Securityholder hereby represents and warrants to Buyer and Parent, as of the
date hereof and as of the date Buyer purchases shares of Company Common Stock
pursuant to the Initial Offer, as follows:

                     (a)    Ownership. Securityholder is the record
              (individually or in joint ownership with his spouse) and
              beneficial owner of, and has good and marketable title to, 307,884
              shares of Company Common Stock (collectively, the "Securities"),
              in each case free and clear of all liabilities, claims, liens,
              options, proxies, charges, participations and encumbrances of any
              kind or character whatsoever.

                     (b)    Authorization. Securityholder has all requisite
              power and authority to execute and deliver this Agreement and to
              consummate the transactions contemplated hereby and has sole
              voting power and sole power of disposition, with respect to all of
              the Securities owned by Securityholder with no restrictions on its
              voting rights or rights of disposition pertaining thereto.

## Record excerpts
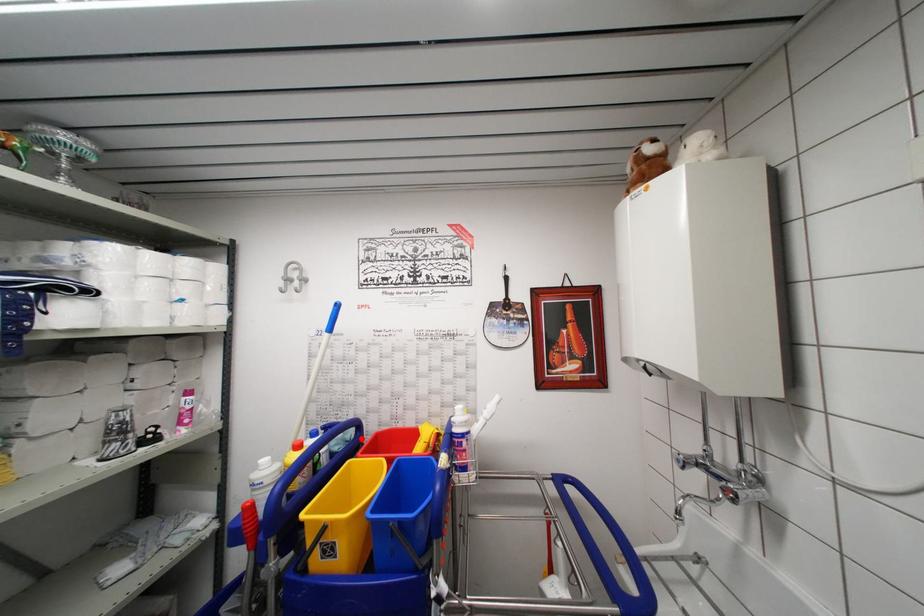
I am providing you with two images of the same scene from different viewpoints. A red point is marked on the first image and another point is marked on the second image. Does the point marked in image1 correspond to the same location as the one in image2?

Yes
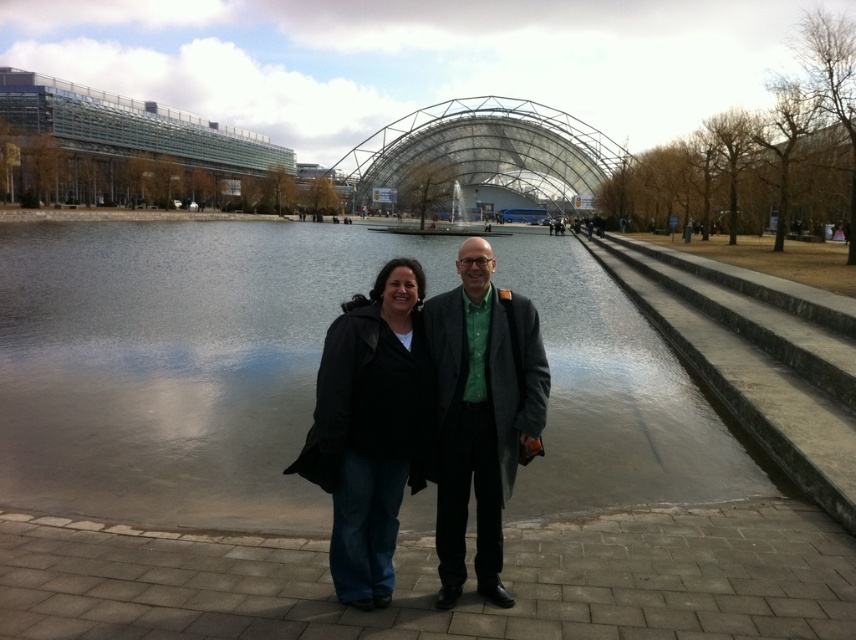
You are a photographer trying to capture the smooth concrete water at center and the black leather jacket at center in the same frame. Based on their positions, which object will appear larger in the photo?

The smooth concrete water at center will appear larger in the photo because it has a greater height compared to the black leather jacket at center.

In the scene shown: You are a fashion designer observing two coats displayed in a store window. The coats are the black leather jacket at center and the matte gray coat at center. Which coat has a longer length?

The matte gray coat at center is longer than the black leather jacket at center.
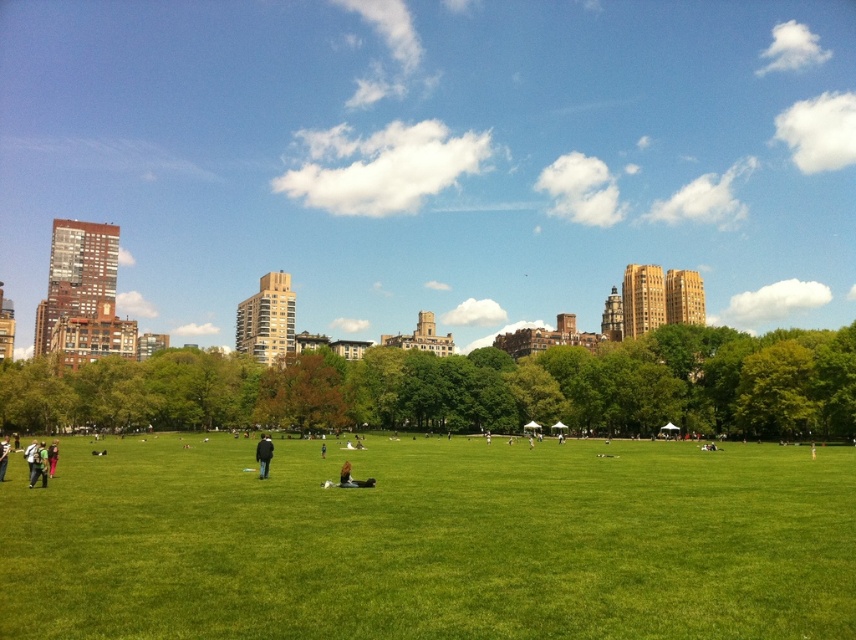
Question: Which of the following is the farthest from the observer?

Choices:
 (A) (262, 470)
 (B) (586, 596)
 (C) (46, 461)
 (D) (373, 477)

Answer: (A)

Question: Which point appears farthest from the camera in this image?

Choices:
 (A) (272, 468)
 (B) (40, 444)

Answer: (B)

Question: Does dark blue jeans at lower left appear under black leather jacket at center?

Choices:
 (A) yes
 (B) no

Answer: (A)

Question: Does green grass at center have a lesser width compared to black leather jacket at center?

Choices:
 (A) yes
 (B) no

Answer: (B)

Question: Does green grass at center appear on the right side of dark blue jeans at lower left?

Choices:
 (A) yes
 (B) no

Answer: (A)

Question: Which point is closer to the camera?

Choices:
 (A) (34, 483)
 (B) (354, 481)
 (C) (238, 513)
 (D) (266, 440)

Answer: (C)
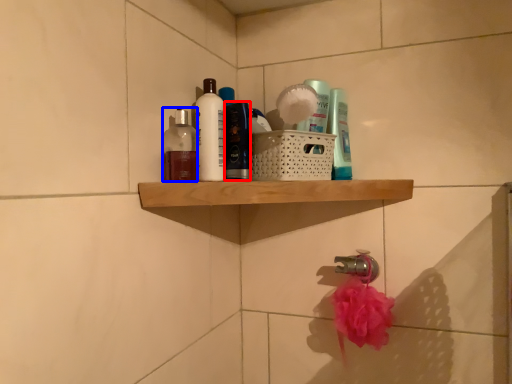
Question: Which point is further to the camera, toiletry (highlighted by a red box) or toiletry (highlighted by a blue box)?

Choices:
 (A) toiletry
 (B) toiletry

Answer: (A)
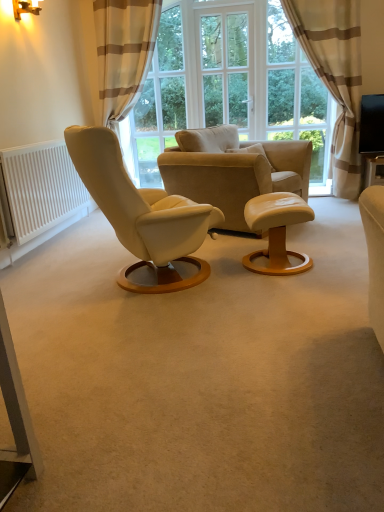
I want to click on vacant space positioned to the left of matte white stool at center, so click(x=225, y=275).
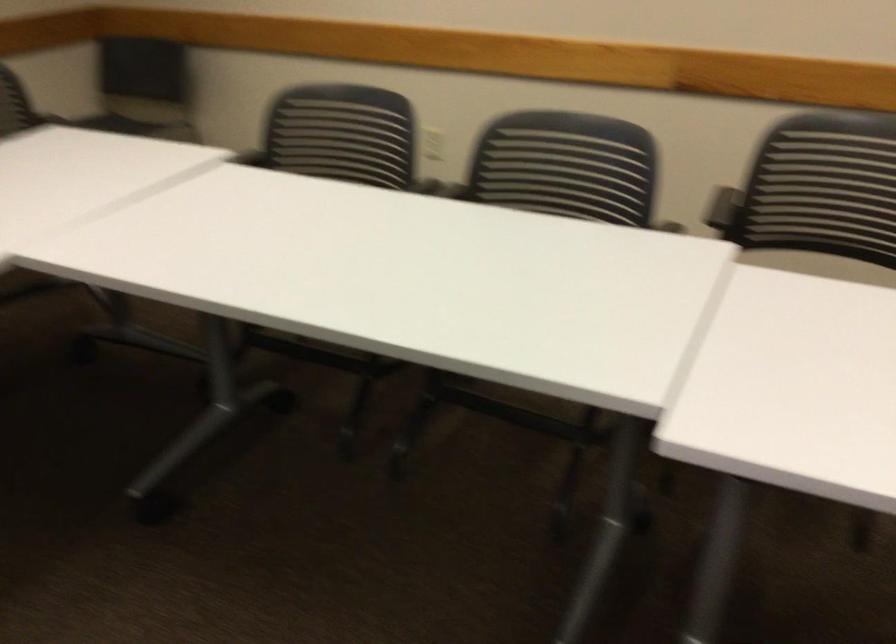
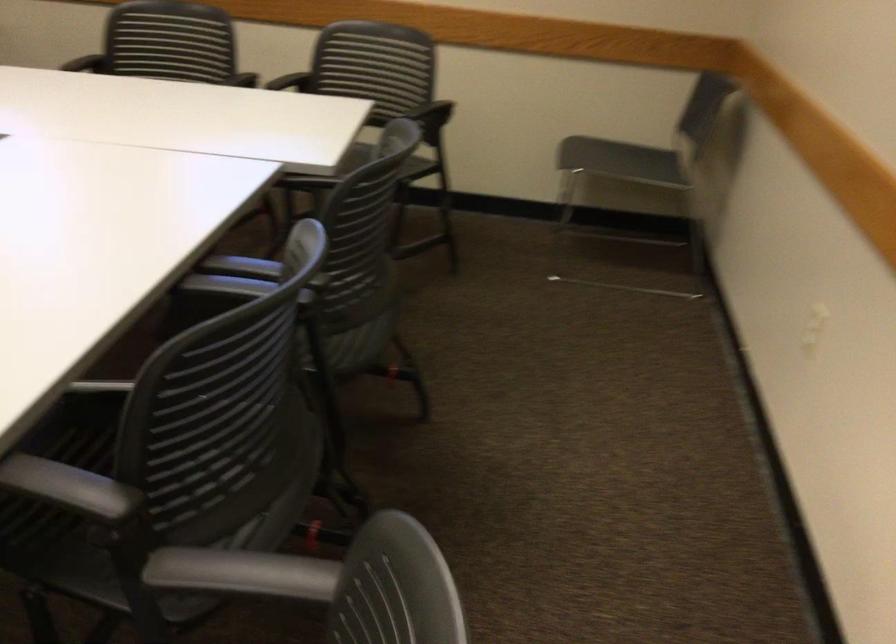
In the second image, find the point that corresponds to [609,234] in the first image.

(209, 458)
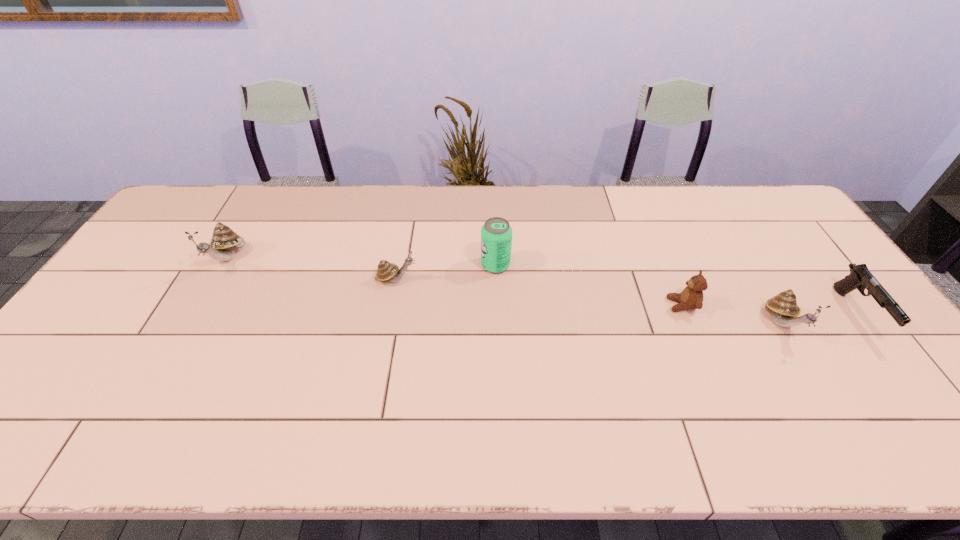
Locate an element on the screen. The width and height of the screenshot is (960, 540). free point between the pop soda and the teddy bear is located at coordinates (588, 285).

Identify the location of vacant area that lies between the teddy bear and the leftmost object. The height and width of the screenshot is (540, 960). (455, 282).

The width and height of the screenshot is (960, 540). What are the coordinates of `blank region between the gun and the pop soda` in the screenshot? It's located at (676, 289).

## Set task
Reproduce the securityholder representations from "Securityholder hereby represents" up to and including "or character whatsoever.", keeping every word unchanged. The lines above come from a different source than the text.

## Complete output
Securityholder hereby represents and warrants to Buyer and Parent, as of the
date hereof and as of the date Buyer purchases shares of Company Common Stock
pursuant to the Initial Offer, as follows:

                     (a)    Ownership. Securityholder is the record
              (individually or in joint ownership with his spouse) and
              beneficial owner of, and has good and marketable title to, 307,884
              shares of Company Common Stock (collectively, the "Securities"),
              in each case free and clear of all liabilities, claims, liens,
              options, proxies, charges, participations and encumbrances of any
              kind or character whatsoever.